Evolution of single-particle structure of silicon isotopes

TL;DR

This paper provides new experimental data and analysis on the evolution of single-particle energies and shell structure in silicon isotopes, revealing persistent and emerging magic numbers and density distribution changes.

Contribution

It offers the first comprehensive evaluation of proton and neutron single-particle energies and occupation probabilities in Si isotopes from N=12 to 28, highlighting shell evolution and density structure.

Findings

Persistence of Z=14 subshell closure with increasing N

Identification of N=16 as a new magic number

Predicted weakening of N=28 shell closure and bubble-like proton density in neutron-rich isotopes

Abstract

New data on proton and neutron single-particle energies $E_{nlj}$ of Si isotopes with neutron number $N$ from 12 to 28 as well as occupation probabilities $N_{nlj}$ of single particle states of stable isotopes $^{28,30}$Si near the Fermi energy were obtained by the joint evaluation of the stripping and pick-up reaction data and excited state decay schemes of neighboring nuclei.
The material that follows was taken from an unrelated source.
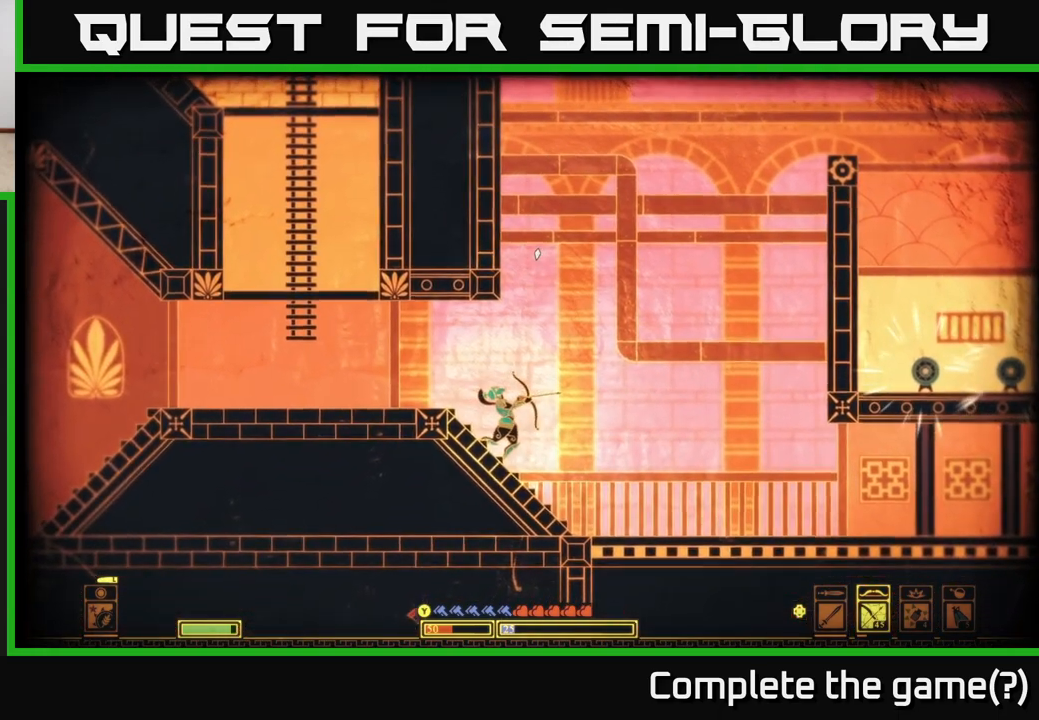
{"buttons": [], "left_stick": "center", "right_stick": "up-right", "events": []}
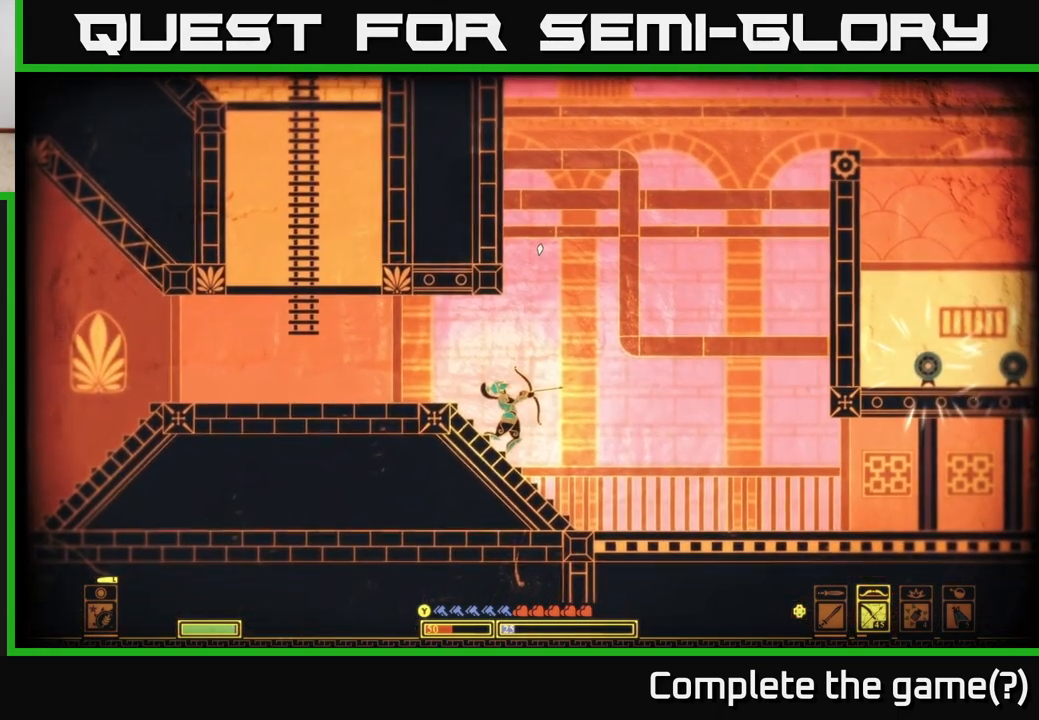
{"buttons": [], "left_stick": "center", "right_stick": "up-right", "events": []}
The evaluated data indicate following features of single-particle structure evolution: persistence of $Z = 14$ subshell closure with $N$ increase, the new magicity of the number $N = 16$, and the conservation of the magic properties of the number $N = 20$ in Si isotopic chain. The features were described by the dispersive optical model. The calculation also predicts the weakening of $N = 28$ shell closure and demonstrates evolution of bubble-like structure of the proton density distributions in neutron-rich Si isotopes.